A Sneak Attack on the Swedes

Finding sources for the Great Northern War written in English has been a challenge. I stumbled on a volume written by Danish-born U.S. Air Force Colonel Hans Christian Adamson which has been invaluable. The stories surrounding the Norwegian sailor Peter Wessel lean to the outlandish, and I’m grateful to have a text by a military historian that leans into fact.

Dynekilen is an unexpected place for a sea battle–at the end of a narrow fjord off  Skaggerak Strait, not the wide open Skaggerak Strait that separates Norway, Sweden and Denmark. The fjord was crammed with ships, with the Danish-Norwegian fleet crowding the Swedish fleet into the end of a strait that was about a mile and a half across. Imagine a sea battle on the Mississippi River, with cannons firing at close range and troops on the banks.

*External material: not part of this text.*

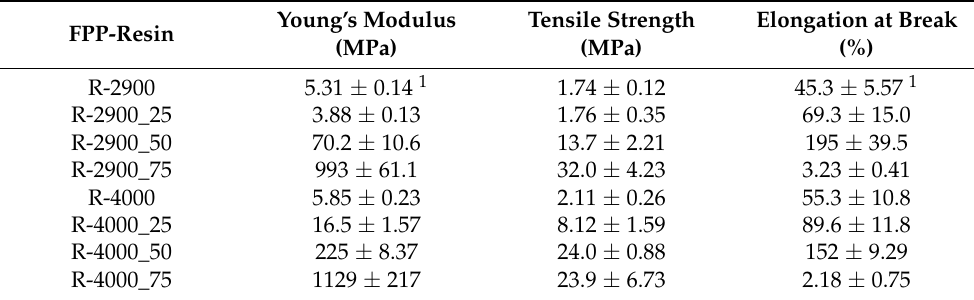
Table 3. Tensile properties of polymers produced with resins suitable for FPP. Young’s FPP-Resin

Apparently, the Swedes were amassing ships and troops at Dynekilen, with a small fortress on an island in the middle of the fjord, with plans to invade Norway.  Adamson’s book list the number of ships, with a dozen Swedish cargo ships and even more military vessels of various kinds.

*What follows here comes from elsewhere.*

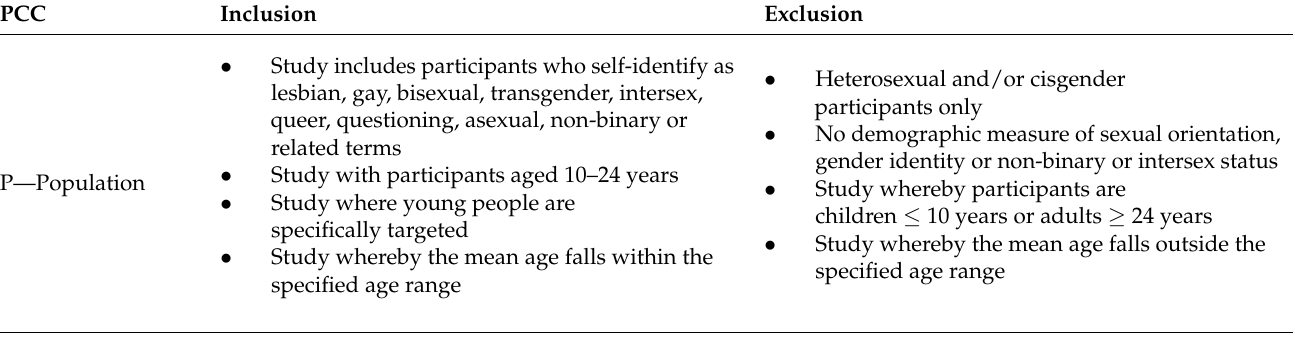
Table 1. Inclusion and exclusion criteria of study selection using PCC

Wessel attacked in the early morning on June 26, 1716, and by afternoon had defeated the Swedes and sailed out of the strait with many captured Swedish warships and several cargo ships. The Swedes were  possibly hungover from a several day drinking binge and therefore not in their usual fighting form. 

This battle so far sounds confusing and chaotic, and I will return here when I can find more source material. 

More Source, September 2025

Tom Garner on Dynekilen

I paid for a subscription to academia.edu due to the dearth of material in English on the Great Northern War. I found a new source from Tom Garner that gives more information on the Battle of Dynekilen. Note that no date is given for the original source on academia.edu.

First, Garner gives specific numbers of ships in the Battle of Dynekilen. The Swedes had 13 navy ships and 14 merchant marine ships with 1284 men arranged on opposite sides of the harbor to allow for crossfire. The Danes under Tordenskjold had only seven warships and 934 men. The Swedes also had a battery on an island in the harbor (Garner, p. 62).

Second, when the Swedes realized the battle had been lost, they tried to prevent the Danes from taking their ships as prizes by setting fire to them or running them aground. The Danish and Norwegian sailors managed to salvage twenty Swedish ships, partly by putting out a lot of fires, and left the harbor the evening of the same day with their prize ships and their original seven ships (Garner, p. 62).

Third, Garner gives a different date for the battle than Adamson, citing July 8, 1716, with the battle commencing at 4 am to take the Swedes by surprise (Garner, p. 62).

Tim vanGerven

Peter Wessel had been knighted by Danish King Frederick IV just prior to the Battle of Dynekilen and given the name Tordenskjold, or Thundershield. Tordenskjold’s decisive victory at Dynekilen turned the tide of the Great Northern War in Denmark’s favor and is the reason Tordenskjold had been lauded as the savior of Norway in the century following (vanGerven, p. 6). See my post on Peter Wessel Tordenskjold for a discussion of vanGerven’s work on Tordenskjold as a national memory site.

For the next post in the series, click here — Peasant Soldiers

 Sources: Col. Hans Christian Adamson, Admiral Thunderbolt: The Spectacular Career of Peter Wessel, Norway’s Greatest Sea Hero. Pickle Partners Publishing, 2016.

Source: Garner, Tom. “Peter Wessel Tordenskjold.” History of War, n.d. Read via academia.edu.

Source: van Gerven, Tim. “Who’s Tordenskjold? The Fluctuating Identities of an Eighteenth-Century Naval Hero in Nineteenth-Century Cultural Nationalisms.” Romantik, n.d. doi:10.14220/JSOR.2018.7.1.17.  Read via academia.edu.